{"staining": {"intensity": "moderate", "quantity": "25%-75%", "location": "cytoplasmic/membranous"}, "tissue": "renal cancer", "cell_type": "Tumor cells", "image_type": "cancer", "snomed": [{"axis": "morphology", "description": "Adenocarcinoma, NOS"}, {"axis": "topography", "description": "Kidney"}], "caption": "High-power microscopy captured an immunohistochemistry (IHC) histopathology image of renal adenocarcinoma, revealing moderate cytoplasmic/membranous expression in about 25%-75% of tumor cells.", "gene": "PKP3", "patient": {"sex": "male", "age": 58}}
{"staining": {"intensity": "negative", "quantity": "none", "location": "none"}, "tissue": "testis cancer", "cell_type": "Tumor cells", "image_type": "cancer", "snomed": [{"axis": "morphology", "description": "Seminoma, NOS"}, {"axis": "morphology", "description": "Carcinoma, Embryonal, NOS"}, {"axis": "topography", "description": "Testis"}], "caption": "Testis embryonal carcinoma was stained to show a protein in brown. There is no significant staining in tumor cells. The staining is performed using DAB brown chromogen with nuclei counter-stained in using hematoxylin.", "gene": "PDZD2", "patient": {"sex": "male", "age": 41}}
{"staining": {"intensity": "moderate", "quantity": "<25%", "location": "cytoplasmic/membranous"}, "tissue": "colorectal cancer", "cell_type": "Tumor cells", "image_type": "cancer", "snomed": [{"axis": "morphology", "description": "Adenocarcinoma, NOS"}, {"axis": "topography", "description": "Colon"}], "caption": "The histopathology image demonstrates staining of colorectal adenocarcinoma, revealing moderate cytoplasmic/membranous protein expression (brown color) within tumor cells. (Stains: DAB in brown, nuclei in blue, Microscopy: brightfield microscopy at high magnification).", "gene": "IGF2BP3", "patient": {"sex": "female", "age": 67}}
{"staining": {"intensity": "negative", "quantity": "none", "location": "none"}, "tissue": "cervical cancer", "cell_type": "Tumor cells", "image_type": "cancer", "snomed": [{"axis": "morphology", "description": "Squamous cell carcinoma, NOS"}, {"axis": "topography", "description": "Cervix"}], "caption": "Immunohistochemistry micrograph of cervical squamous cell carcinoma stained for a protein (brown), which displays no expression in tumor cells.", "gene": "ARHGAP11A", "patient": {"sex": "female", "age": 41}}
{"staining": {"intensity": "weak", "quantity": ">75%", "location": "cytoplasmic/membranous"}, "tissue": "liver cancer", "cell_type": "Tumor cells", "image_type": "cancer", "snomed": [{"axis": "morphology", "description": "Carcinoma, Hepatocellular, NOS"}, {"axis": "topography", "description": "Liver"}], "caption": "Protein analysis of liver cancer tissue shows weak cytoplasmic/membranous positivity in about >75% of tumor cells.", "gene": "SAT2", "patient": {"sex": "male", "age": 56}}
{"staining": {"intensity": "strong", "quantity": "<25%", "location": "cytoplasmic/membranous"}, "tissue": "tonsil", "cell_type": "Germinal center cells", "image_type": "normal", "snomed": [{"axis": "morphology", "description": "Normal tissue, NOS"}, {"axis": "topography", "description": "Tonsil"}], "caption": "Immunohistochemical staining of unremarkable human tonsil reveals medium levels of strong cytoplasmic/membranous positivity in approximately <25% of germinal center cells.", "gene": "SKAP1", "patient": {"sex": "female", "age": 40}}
——
#### [Task prompt]
Without dropping a single line, output the records above exactly.

#### [Response to this task]
{"staining": {"intensity": "moderate", "quantity": "25%-75%", "location": "cytoplasmic/membranous"}, "tissue": "renal cancer", "cell_type": "Tumor cells", "image_type": "cancer", "snomed": [{"axis": "morphology", "description": "Adenocarcinoma, NOS"}, {"axis": "topography", "description": "Kidney"}], "caption": "High-power microscopy captured an immunohistochemistry (IHC) histopathology image of renal adenocarcinoma, revealing moderate cytoplasmic/membranous expression in about 25%-75% of tumor cells.", "gene": "PKP3", "patient": {"sex": "male", "age": 58}}
{"staining": {"intensity": "negative", "quantity": "none", "location": "none"}, "tissue": "testis cancer", "cell_type": "Tumor cells", "image_type": "cancer", "snomed": [{"axis": "morphology", "description": "Seminoma, NOS"}, {"axis": "morphology", "description": "Carcinoma, Embryonal, NOS"}, {"axis": "topography", "description": "Testis"}], "caption": "Testis embryonal carcinoma was stained to show a protein in brown. There is no significant staining in tumor cells. The staining is performed using DAB brown chromogen with nuclei counter-stained in using hematoxylin.", "gene": "PDZD2", "patient": {"sex": "male", "age": 41}}
{"staining": {"intensity": "moderate", "quantity": "<25%", "location": "cytoplasmic/membranous"}, "tissue": "colorectal cancer", "cell_type": "Tumor cells", "image_type": "cancer", "snomed": [{"axis": "morphology", "description": "Adenocarcinoma, NOS"}, {"axis": "topography", "description": "Colon"}], "caption": "The histopathology image demonstrates staining of colorectal adenocarcinoma, revealing moderate cytoplasmic/membranous protein expression (brown color) within tumor cells. (Stains: DAB in brown, nuclei in blue, Microscopy: brightfield microscopy at high magnification).", "gene": "IGF2BP3", "patient": {"sex": "female", "age": 67}}
{"staining": {"intensity": "negative", "quantity": "none", "location": "none"}, "tissue": "cervical cancer", "cell_type": "Tumor cells", "image_type": "cancer", "snomed": [{"axis": "morphology", "description": "Squamous cell carcinoma, NOS"}, {"axis": "topography", "description": "Cervix"}], "caption": "Immunohistochemistry micrograph of cervical squamous cell carcinoma stained for a protein (brown), which displays no expression in tumor cells.", "gene": "ARHGAP11A", "patient": {"sex": "female", "age": 41}}
{"staining": {"intensity": "weak", "quantity": ">75%", "location": "cytoplasmic/membranous"}, "tissue": "liver cancer", "cell_type": "Tumor cells", "image_type": "cancer", "snomed": [{"axis": "morphology", "description": "Carcinoma, Hepatocellular, NOS"}, {"axis": "topography", "description": "Liver"}], "caption": "Protein analysis of liver cancer tissue shows weak cytoplasmic/membranous positivity in about >75% of tumor cells.", "gene": "SAT2", "patient": {"sex": "male", "age": 56}}
{"staining": {"intensity": "strong", "quantity": "<25%", "location": "cytoplasmic/membranous"}, "tissue": "tonsil", "cell_type": "Germinal center cells", "image_type": "normal", "snomed": [{"axis": "morphology", "description": "Normal tissue, NOS"}, {"axis": "topography", "description": "Tonsil"}], "caption": "Immunohistochemical staining of unremarkable human tonsil reveals medium levels of strong cytoplasmic/membranous positivity in approximately <25% of germinal center cells.", "gene": "SKAP1", "patient": {"sex": "female", "age": 40}}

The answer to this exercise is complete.